序
本文主要研究下quartz的QuartzSchedulerThread的调度以及quartz的性能问题。
SchedulerFactoryBean
spring-context-support-4.3.7.RELEASE-sources.jar!/org/springframework/scheduling/quartz/SchedulerFactoryBean.java
@Override
public void afterPropertiesSet() throws Exception {
if (this.dataSource == null && this.nonTransactionalDataSource != null) {
this.dataSource = this.nonTransactionalDataSource;
}
if (this.applicationContext != null && this.resourceLoader == null) {
this.resourceLoader = this.applicationContext;
}
// Create SchedulerFactory instance...
SchedulerFactory schedulerFactory = BeanUtils.instantiateClass(this.schedulerFactoryClass);
initSchedulerFactory(schedulerFactory);
if (this.resourceLoader != null) {
// Make given ResourceLoader available for SchedulerFactory configuration.

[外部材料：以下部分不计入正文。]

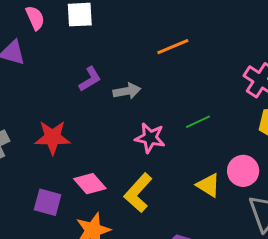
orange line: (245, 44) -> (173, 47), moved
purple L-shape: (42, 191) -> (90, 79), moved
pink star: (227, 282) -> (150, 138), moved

configTimeResourceLoaderHolder.set(this.resourceLoader);
}
if (this.taskExecutor != null) {
// Make given TaskExecutor available for SchedulerFactory configuration.
configTimeTaskExecutorHolder.set(this.taskExecutor);
}
if (this.dataSource != null) {
// Make given DataSource available for SchedulerFactory configuration.
configTimeDataSourceHolder.set(this.dataSource);
}
if (this.nonTransactionalDataSource != null) {
// Make given non-transactional DataSource available for SchedulerFactory configuration.
configTimeNonTransactionalDataSourceHolder.set(this.nonTransactionalDataSource);
}
// Get Scheduler instance from SchedulerFactory.
try {
this.scheduler = createScheduler(schedulerFactory, this.schedulerName);
populateSchedulerContext();
if (!this.jobFactorySet && !(this.scheduler instanceof RemoteScheduler)) {
// Use AdaptableJobFactory as default for a local Scheduler, unless when
// explicitly given a null value through the "jobFactory" bean property.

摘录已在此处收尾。